Le passing, c’est-à-dire la capacité d'une personne à être considérée comme membre d'un groupe social autre que le sien, a offert aux personnes de couleur « un ensemble de privilèges, de ressources et d'opportunités de voyager, de s'instruire, de choisir leur partenaire conjugal », selon Pirtle. « Mais c'était extrêmement dangereux. Si vous étiez pris, on vous enlevait votre gagne-pain et potentiellement votre vie. »

Bien que l'on ne sache pas exactement depuis quand le black-fishing existe, on en trouve des exemples aux États-Unis, au Canada et au Royaume-Uni, qui remontent au début du XXe siècle.

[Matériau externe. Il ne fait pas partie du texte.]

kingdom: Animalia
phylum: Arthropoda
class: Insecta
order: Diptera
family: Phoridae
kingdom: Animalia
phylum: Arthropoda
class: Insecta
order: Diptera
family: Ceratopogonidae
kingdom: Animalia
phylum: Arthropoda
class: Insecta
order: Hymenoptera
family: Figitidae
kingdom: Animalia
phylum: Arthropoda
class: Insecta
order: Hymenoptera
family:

Les réseaux sociaux ont joué un rôle en attirant l'attention sur ces imposteurs, Dolezal en étant l'exemple le plus célèbre.

Selon Pirtle, les recherches montrent que le nombre d'étudiants blancs qui ne cochent pas la case « race » lors de leur demande d'inscription à l'université est en augmentation, peut-être parce que certains d'entre eux pensent que le fait de s'identifier comme blanc pourrait être un désavantage.

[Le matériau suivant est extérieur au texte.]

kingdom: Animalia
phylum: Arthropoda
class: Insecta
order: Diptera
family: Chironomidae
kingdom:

Parallèlement, les provinces de l'est du Canada et certains États américains ont connu une explosion du nombre de personnes s'identifiant comme Métis et Cherokee dans les registres de recensement. Selon l'auteur et professeur  canadien Darryl Leroux, qui a écrit le livre Distorted Descent : White Claims to Indigenous Identity, la tendance au « changement racial » est le résultat de descendants blancs français qui « s’auto-indigénisent », c'est-à-dire qui revendiquent une ascendance autochtone, en se fondant sur le fait qu'ils ont eu un ancêtre autochtone il y a des centaines d'années.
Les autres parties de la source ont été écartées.